Romana Bashir is a Pakistani community activist for women and minority rights and religious tolerance. Bashir is a past executive director of the Peace and Development Foundation in Rawalpindi and was appointed by Pope Benedict XVI as a consultor for the Commission for Religious Relations with Muslims.

==Activism==
Bashir, a Catholic woman, began working in 1997 at the grassroots level, working with the community to promote interfaith harmony and women's education. She was a member of the Christian Study Centre, which promotes freedom of expression, justice, dignity and equality. In Rawalpindi, Bashir joined the Christian Study Centre as a trainee and was later promoted to head of programs in 2009.

In 2012, she was appointed by Pope Benedict XVI as a consultor of the Commission for Religious Relations with Muslims within the Pontifical Council for Interreligious Dialogue of the Vatican. She is the first Pakistani Christian lay woman appointed to such a position.

In 2013, she was Executive Director, Peace and Development Foundation in Rawalpindi.

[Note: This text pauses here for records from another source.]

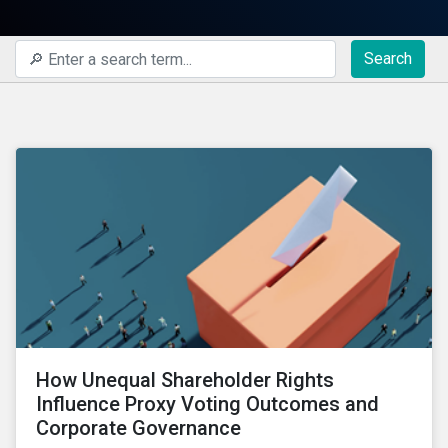
Search
How Unequal Shareholder Rights
Influence Proxy Voting Outcomes and
Corporate Governance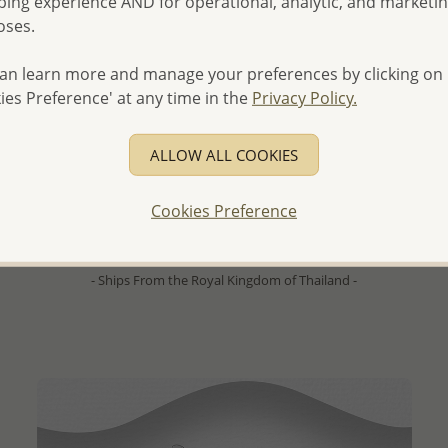
ing experience AND for operational, analytic, and marketi
oses.
an learn more and manage your preferences by clicking on
ies Preference' at any time in the
Privacy Policy.
QUICK ADD
ALLOW ALL COOKIES
Wholesale 925 Sterling Silver Hammered Push-Back
Earrings
Cookies Preference
Wholesale Price:
Please Log-in
- Ships From the Royal Kingdom of Thailand -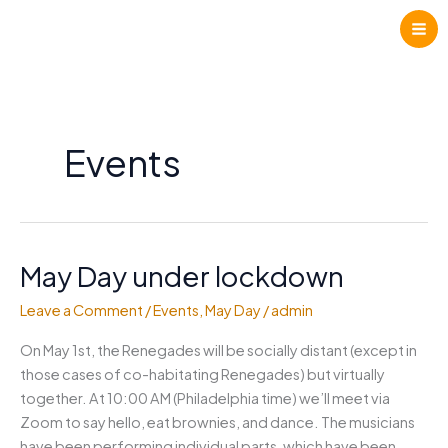
Skip
to
content
Events
May Day under lockdown
Leave a Comment
/
Events
,
May Day
/
admin
On May 1st, the Renegades will be socially distant (except in
those cases of co-habitating Renegades) but virtually
together. At 10:00 AM (Philadelphia time) we’ll meet via
Zoom to say hello, eat brownies, and dance. The musicians
have been performing individual parts, which have been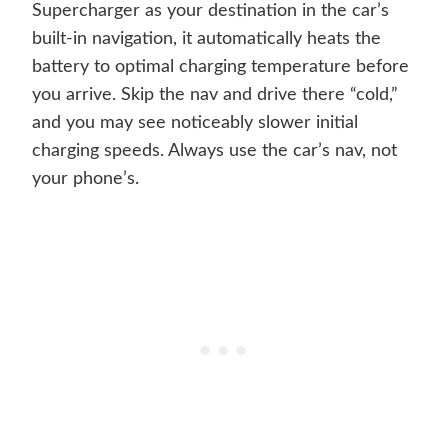
Supercharger as your destination in the car’s
built-in navigation, it automatically heats the
battery to optimal charging temperature before
you arrive. Skip the nav and drive there “cold,”
and you may see noticeably slower initial
charging speeds. Always use the car’s nav, not
your phone’s.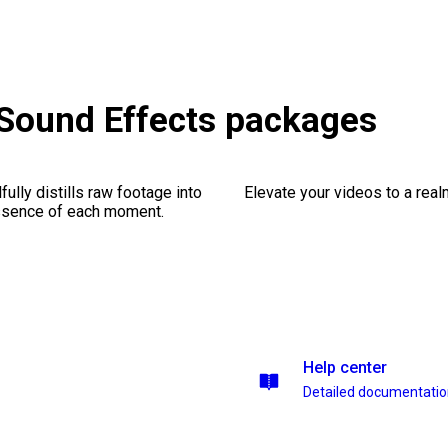
& Sound Effects packages
ully distills raw footage into
Elevate your videos to a rea
essence of each moment.
Help center
Detailed documentati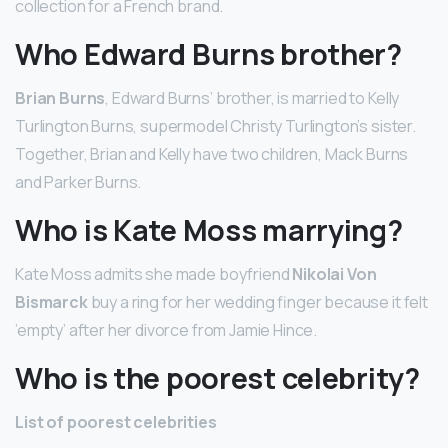
collection for a French brand.
Who Edward Burns brother?
Brian Burns
, Edward Burns’ brother, is married to Kelly
Turlington Burns, supermodel Christy Turlington’s sister.
Together, Brian and Kelly have two children, Mack Burns
and Parker Burns.
Who is Kate Moss marrying?
Kate Moss admits she made boyfriend
Nikolai Von
Bismarck
buy a ring for her wedding finger because it felt
’empty’ after her divorce from Jamie Hince.
Who is the poorest celebrity?
List of poorest celebrities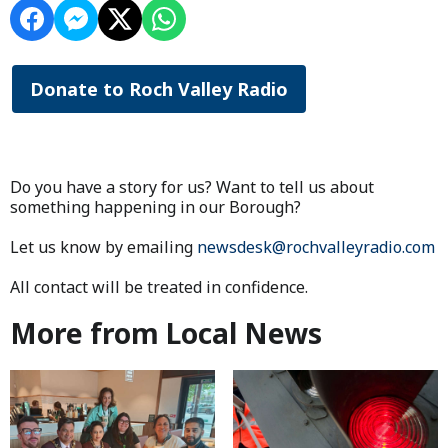
Donate to Roch Valley Radio
Do you have a story for us? Want to tell us about
something happening in our Borough?
Let us know by emailing
newsdesk@rochvalleyradio.com
All contact will be treated in confidence.
More from Local News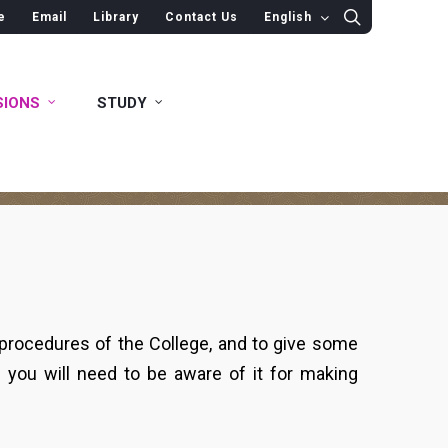
e
Email
Library
Contact Us
English
SIONS
STUDY
 procedures of the College, and to give some
s you will need to be aware of it for making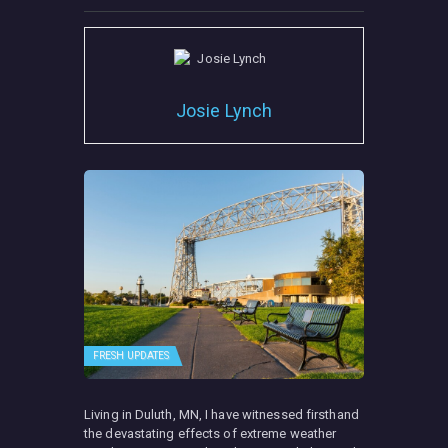
Josie Lynch
FRESH UPDATES
Living in Duluth, MN, I have witnessed firsthand
the devastating effects of extreme weather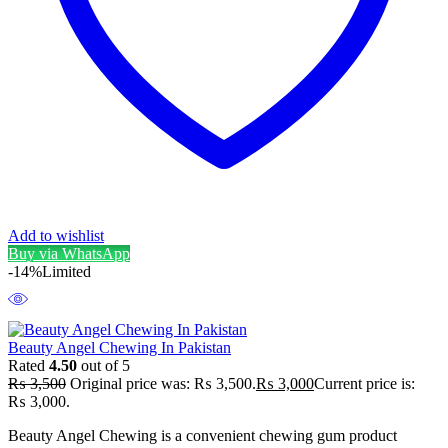
Add to wishlist
Buy via WhatsApp
-14%
Limited
Beauty Angel Chewing In Pakistan
Rated
4.50
out of 5
₨
3,500
Original price was: ₨ 3,500.
₨
3,000
Current price is:
₨ 3,000.
Beauty Angel Chewing is a convenient chewing gum product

In 2021 she was listed in Sharmeen Obaid-Chinoy's White In The Flag project as a human rights defender.

==Speaker==
In 2012 she was a member of a panel of five speakers at a press conference by Centre for Legal Aid Assistance and Settlement (CLAAS). The panel called for the blasphemy law be revised to prevent its misuse, abuse and exploitation. In November 2012, she spoke at a workshop organised by Pakistan Institute for Peace Studies for young religious scholars representing all sects of Islam and members of the Sikh, Baháʼí, and Christian communities. In 2013, she was a speaker at a seminar on “Tolerance in Pakistan” held at Quaid-e-Azam University’s (QAU). The seminar urged people to speak up against the rising levels of violence and intolerance related to ethnic and religious differences in the country.